◆ INSTRUCTIONS TO FOLLOW:
Transcribe word for word the part of the discussion on scanning negatives below that runs between "I have a number" and "the right track.", inclusive.

◆ DOCUMENT EXCERPT:

/---

I have a number of negs to scan and wonder if anyone has advice on what to adjust in either Flex or Phocus achieve more contrast. I mask off the neg on a Broncolor Boxlight and capture on multishot keeping the data to right of the histogram, then I take the image into Photoshop and invert it to produce a positive image. The results look flat and I am not sure how to achieve max black (film rebate) and paper base white with the histogram, is it just to move the sliders in Curves? Is there a digital Zone System? All advice welcome.

NickT

Neville you are on the right track.

in order to achieve maximum contrast in an image you need to set black and white points. These are normally defined as the maximum amount of ink that paper will hold (for black point and if printing) and the least amount of ink that the paper can hold (for white point and again for printing). What these numbers are will depend a bit on your output device but conservatively if you are setting these end points in RGB then something like 5.5.5 and 250.250.250 would be fine. On the shadow side of things the maximum black is determined (on the printing side) by a combination of paper quality, ink type, press conditions and budgets! For highlights it is NOT paper what (which is reversed for specular highlights) but rather the least amount of ink that will actually stick to the paper stock. Cation needs to be exercised when setting highlight points as is is easy to end up with 'holes" in a high key image.

\---

◆ DATASET:

/---

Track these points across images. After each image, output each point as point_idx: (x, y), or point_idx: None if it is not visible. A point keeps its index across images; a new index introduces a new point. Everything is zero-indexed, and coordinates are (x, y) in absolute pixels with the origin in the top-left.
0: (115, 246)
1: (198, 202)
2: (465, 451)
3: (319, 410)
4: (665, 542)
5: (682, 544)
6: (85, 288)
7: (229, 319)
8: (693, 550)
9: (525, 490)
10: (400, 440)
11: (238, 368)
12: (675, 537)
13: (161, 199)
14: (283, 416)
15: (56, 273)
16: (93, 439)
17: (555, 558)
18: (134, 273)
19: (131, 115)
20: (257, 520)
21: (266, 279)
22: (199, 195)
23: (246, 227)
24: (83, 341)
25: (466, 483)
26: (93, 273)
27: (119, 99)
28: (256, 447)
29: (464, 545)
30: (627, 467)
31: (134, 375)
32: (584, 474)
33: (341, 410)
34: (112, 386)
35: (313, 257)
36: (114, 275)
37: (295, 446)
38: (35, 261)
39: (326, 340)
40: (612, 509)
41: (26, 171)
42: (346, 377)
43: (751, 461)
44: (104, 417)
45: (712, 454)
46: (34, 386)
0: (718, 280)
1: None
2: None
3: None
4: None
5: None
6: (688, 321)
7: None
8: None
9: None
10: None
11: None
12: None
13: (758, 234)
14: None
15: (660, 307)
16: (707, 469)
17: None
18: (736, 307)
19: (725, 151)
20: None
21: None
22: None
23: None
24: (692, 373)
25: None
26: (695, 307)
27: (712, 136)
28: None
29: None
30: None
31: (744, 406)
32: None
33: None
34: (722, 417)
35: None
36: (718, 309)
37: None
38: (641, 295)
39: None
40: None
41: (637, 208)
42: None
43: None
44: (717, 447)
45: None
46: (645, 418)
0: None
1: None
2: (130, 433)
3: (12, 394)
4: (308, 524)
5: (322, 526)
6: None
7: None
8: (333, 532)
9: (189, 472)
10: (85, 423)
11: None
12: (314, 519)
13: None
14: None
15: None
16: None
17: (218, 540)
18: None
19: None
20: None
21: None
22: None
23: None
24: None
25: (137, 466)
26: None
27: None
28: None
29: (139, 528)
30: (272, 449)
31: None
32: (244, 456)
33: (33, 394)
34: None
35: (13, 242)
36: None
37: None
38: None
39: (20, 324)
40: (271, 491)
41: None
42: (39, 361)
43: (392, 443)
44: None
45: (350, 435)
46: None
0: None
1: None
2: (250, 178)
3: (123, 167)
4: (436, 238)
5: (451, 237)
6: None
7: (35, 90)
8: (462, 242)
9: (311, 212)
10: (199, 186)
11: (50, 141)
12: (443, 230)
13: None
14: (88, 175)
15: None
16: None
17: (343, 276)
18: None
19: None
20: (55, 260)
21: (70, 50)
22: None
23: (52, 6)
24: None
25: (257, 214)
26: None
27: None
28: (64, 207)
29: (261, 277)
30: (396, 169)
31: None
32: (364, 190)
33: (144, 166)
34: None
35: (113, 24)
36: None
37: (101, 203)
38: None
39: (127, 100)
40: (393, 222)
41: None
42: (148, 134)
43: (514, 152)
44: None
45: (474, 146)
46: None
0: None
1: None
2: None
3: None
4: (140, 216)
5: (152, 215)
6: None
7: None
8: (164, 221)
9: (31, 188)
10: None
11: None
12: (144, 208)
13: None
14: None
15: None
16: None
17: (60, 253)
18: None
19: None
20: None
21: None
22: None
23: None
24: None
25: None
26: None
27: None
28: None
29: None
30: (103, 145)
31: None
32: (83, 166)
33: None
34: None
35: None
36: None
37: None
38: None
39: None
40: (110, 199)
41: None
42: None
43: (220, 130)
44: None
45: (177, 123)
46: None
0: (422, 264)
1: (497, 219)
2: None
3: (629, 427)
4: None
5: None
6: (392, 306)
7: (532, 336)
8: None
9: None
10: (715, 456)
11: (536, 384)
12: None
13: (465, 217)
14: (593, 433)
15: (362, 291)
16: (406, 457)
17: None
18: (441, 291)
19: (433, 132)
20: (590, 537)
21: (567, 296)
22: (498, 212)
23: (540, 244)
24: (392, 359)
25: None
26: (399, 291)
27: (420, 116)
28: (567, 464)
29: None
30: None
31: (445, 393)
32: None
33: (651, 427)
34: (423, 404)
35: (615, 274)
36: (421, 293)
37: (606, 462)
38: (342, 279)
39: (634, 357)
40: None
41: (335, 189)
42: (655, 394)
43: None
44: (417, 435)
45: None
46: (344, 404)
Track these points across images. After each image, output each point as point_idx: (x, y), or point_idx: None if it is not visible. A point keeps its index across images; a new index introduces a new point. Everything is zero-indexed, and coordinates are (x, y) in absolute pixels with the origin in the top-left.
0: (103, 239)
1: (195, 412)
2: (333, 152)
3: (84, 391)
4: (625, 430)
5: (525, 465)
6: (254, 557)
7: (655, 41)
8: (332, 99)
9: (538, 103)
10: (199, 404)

\---

◆ RESPONSE TO THIS EXERCISE:
I have a number of negs to scan and wonder if anyone has advice on what to adjust in either Flex or Phocus achieve more contrast. I mask off the neg on a Broncolor Boxlight and capture on multishot keeping the data to right of the histogram, then I take the image into Photoshop and invert it to produce a positive image. The results look flat and I am not sure how to achieve max black (film rebate) and paper base white with the histogram, is it just to move the sliders in Curves? Is there a digital Zone System? All advice welcome.

NickT

Neville you are on the right track.